Posted on 10/23/2014 9:01:10 AM PDT by Kaslin
Most years, California offers up supersize election stories -- an embarrassment of riches for the opinion columnist. This year, other states are getting all the drama while California looks as staid as a bored accountant.
In 2010, the big story was Meg Whitman's millions vs. Jerry Brown's cheapskate comeback campaign. Whitman spent $140 million of her own money on her campaign for governor, only to watch attorney Gloria Allred chastise her on TV for firing a nanny because she had come to the country illegally. The previous two elections -- one a recall -- starred Arnold Schwarzenegger, the cigar-chomping movie star who boasted about kicking nurses' butts and dismissed state legislators as "girlie men."
This year, it's Brown vs. Neel Kashkari, a buttoned-down former U.S. Treasury official who's not even a billionaire. Because Kashkari doesn't have Whitman's money -- he started the election worth $5 million, and he's poured $3 mil into the campaign -- Brown is free to ignore him. And the press corps is free to ignore the race.
If Republican Assemblyman Tim Donnelly had won in the June primary, California's gubernatorial contest would be more interesting. He's a former Minuteman who was put on probation for trying to get through airport security with a gun. Donnelly also accused Kashkari, a Hindu and son of Indian immigrants, of supporting Shariah when Kashkari worked for the Treasury Department. This year's Republican voter had little appetite for a candidate who can spit out quotes that bring on weeks of damage control and paint the GOP as ethnically insensitive.
Turnout in June was an abysmal 25 percent -- a big drop from 2010's 33 percent. In the 2010 election, 60 percent of California voters participated. This November, turnout is expected to slump to 50 to 52 percent, according to Neal Kelley, who is the Orange County registrar of voters, although the state organization for election officials he heads hopes it will be larger. Kelley did confirm that so far, absentee ballot submissions are 5 to 6 percent lower than four years ago.

**Objectives:**
**a)** According to the column on California's election, what November turnout does Neal Kelley expect?
**b)** Resume the column on California's election at the point where it stops.

**Stored records:**
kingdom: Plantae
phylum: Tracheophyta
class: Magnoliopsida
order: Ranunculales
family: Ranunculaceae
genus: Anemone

**Expected answers:**
**a)** 50 to 52 percent.

**b)**
Given the lack of conflict, I think it will be amazing if half of registered voters turn out. If Donnelly had won, then Democrats would have used his border background to whip up a lather of Latino voter indignation; demonization boosts turnout. In the absence of a mud fight, only 1 in 4 voters could identify Kashkari for a September Los Angeles Times poll.
San Jose State University political science professor Larry Gerston notes that turnout is likely to be low because there's no presidential contest; California's a very blue state, which makes outcomes predictable; and there are few initiatives on the ballot. Gerston also sees a trend of public disengagement. "We all know our rights," Gerston told me, but not necessarily our obligation to vote.
Without big money (which is supposed to be a voter turnoff) -- and without mountains of mudslinging (the other alleged voter turnoff) -- and with two good candidates, voter turnout likely will achieve a record low. As California becomes increasingly liberal and liberal pols make it increasingly easy to vote, see more Californians who can't be bothered to do so. One-party rule begets two kinds of elections: ugly and inevitable or boring and inevitable.
No real reason in Kalipornia for a conservative to even get out of bed on election day it seems.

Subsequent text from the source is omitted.